__Exercise input__.
──────

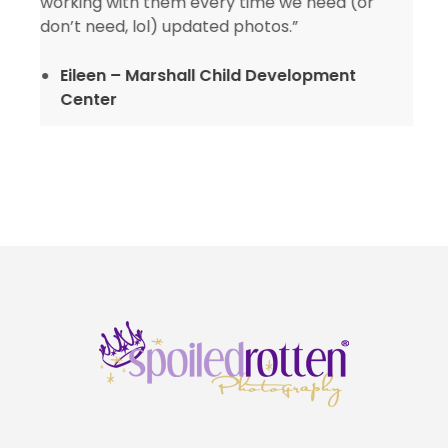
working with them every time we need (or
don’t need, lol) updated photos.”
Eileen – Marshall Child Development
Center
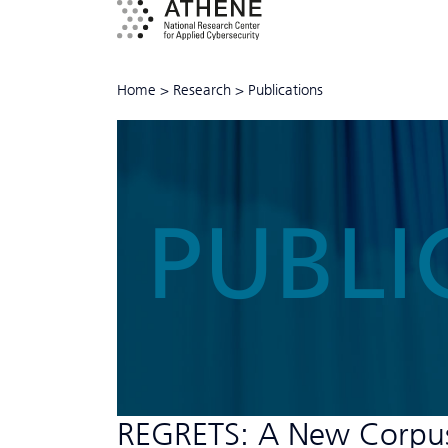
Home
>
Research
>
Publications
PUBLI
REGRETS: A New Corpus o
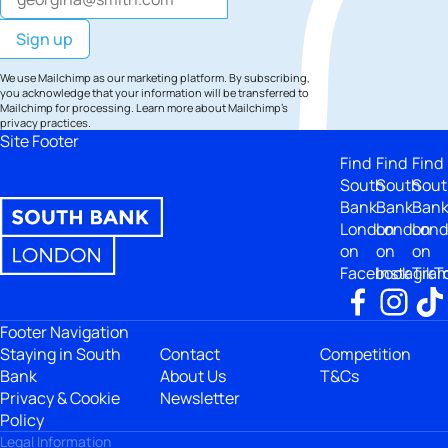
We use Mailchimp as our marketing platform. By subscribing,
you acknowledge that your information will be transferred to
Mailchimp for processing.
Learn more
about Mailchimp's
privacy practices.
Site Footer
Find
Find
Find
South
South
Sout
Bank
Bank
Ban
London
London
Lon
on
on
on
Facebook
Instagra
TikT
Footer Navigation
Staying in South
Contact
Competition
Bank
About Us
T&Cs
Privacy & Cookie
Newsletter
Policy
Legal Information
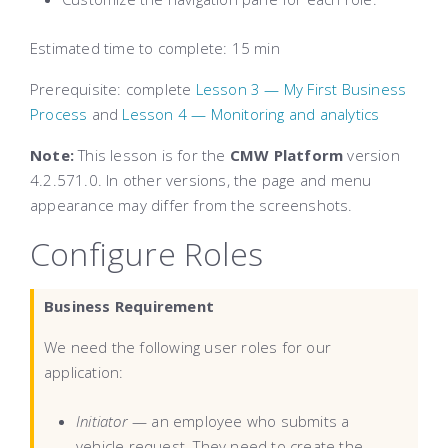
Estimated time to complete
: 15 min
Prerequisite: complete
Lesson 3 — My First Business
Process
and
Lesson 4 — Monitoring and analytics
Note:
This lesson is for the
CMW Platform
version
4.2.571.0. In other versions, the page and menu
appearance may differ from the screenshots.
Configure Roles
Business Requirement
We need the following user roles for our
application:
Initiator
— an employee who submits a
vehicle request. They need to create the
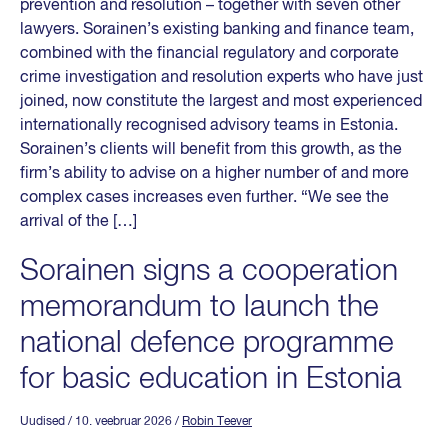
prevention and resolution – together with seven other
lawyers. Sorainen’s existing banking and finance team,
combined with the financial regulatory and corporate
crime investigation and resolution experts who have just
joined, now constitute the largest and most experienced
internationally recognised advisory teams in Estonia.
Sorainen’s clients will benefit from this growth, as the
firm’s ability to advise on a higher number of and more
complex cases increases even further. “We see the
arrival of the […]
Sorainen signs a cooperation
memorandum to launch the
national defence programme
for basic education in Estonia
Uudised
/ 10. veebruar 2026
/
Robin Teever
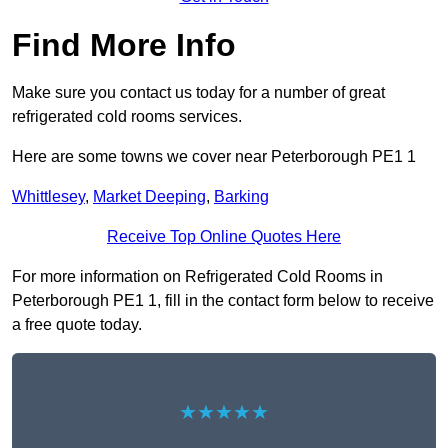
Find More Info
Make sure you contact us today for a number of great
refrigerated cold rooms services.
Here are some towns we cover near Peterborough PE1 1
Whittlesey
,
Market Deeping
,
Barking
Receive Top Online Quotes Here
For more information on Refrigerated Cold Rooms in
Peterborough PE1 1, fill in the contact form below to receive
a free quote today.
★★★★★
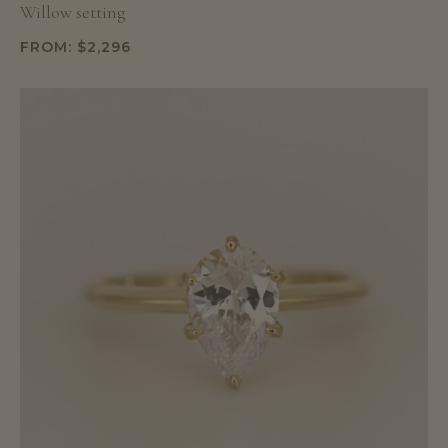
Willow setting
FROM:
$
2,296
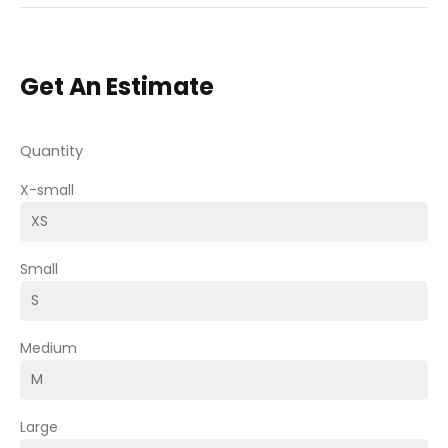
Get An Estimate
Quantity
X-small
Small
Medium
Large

──────

__Problem statement__. The expected answer is the complete set of entries, copied verbatim, with no pictures.

__Written solution__.
working with them every time we need (or
don’t need, lol) updated photos.”
Eileen – Marshall Child Development
Center
Home
>
Research
>
Publications
PUBLI
REGRETS: A New Corpus o
We use Mailchimp as our marketing platform. By subscribing,
you acknowledge that your information will be transferred to
Mailchimp for processing.
Learn more
about Mailchimp's
privacy practices.
Site Footer
Find
Find
Find
South
South
Sout
Bank
Bank
Ban
London
London
Lon
on
on
on
Facebook
Instagra
TikT
Footer Navigation
Staying in South
Contact
Competition
Bank
About Us
T&Cs
Privacy & Cookie
Newsletter
Policy
Legal Information
Estimated time to complete
: 15 min
Prerequisite: complete
Lesson 3 — My First Business
Process
and
Lesson 4 — Monitoring and analytics
Note:
This lesson is for the
CMW Platform
version
4.2.571.0. In other versions, the page and menu
appearance may differ from the screenshots.
Configure Roles
Business Requirement
We need the following user roles for our
application:
Initiator
— an employee who submits a
vehicle request. They need to create the
prevention and resolution – together with seven other
lawyers. Sorainen’s existing banking and finance team,
combined with the financial regulatory and corporate
crime investigation and resolution experts who have just
joined, now constitute the largest and most experienced
internationally recognised advisory teams in Estonia.
Sorainen’s clients will benefit from this growth, as the
firm’s ability to advise on a higher number of and more
complex cases increases even further. “We see the
arrival of the […]
Sorainen signs a cooperation
memorandum to launch the
national defence programme
for basic education in Estonia
Uudised
/ 10. veebruar 2026
/
Robin Teever
Find More Info
Make sure you contact us today for a number of great
refrigerated cold rooms services.
Here are some towns we cover near Peterborough PE1 1
Whittlesey
,
Market Deeping
,
Barking
Receive Top Online Quotes Here
For more information on Refrigerated Cold Rooms in
Peterborough PE1 1, fill in the contact form below to receive
a free quote today.
★★★★★
Willow setting
FROM:
$
2,296
Get An Estimate
Quantity
X-small
Small
Medium
Large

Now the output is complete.